Ayer por la noche, conté una vez más mis recuerdos como alumno de Gaztelueta. Y me remonté a 1952, a los primerísimos años del colegio. En la sala de estar del viejo chalet un grupo de profesores de ahora escuchaba atentamente historias de una época gloriosa que ellos no pudieron vivir, porque casi ninguno estaba en este mundo.
Al terminar, al poco de acostarme, volvió a asaltarme el mismo escrúpulo de otras veces.
―Eres un mentiroso, colega ―me susurró Kloster al oído―; en realidad ya no recuerdas nada de eso que has contado. Recuerdas sólo..., haberlo contado. Y eres fiel a tu último relato, pero no a la historia. Reconoce que cada vez añades nuevos matices, lo coloreas con tu imaginación…

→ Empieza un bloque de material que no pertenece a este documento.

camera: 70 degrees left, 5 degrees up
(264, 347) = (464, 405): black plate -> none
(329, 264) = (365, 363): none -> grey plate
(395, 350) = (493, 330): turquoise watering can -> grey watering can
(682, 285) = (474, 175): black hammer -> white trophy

Interrumpí a Kloster, irritado, entre las nubes del sueño:
―No es cierto, amigo. Siempre he tratado de ser fiel a mis recuerdos. Mentir en esto sería despreciable. Cuando me piden que hable de aquellos tiempos, es verdad que repito las mismas palabras de otras veces, y como trato de no aburrir con mis batallitas, a lo mejor las maquillo un poco; pero siempre he querido decir la verdad.
En el duermevela de las 12 Kloster sonreía irónico.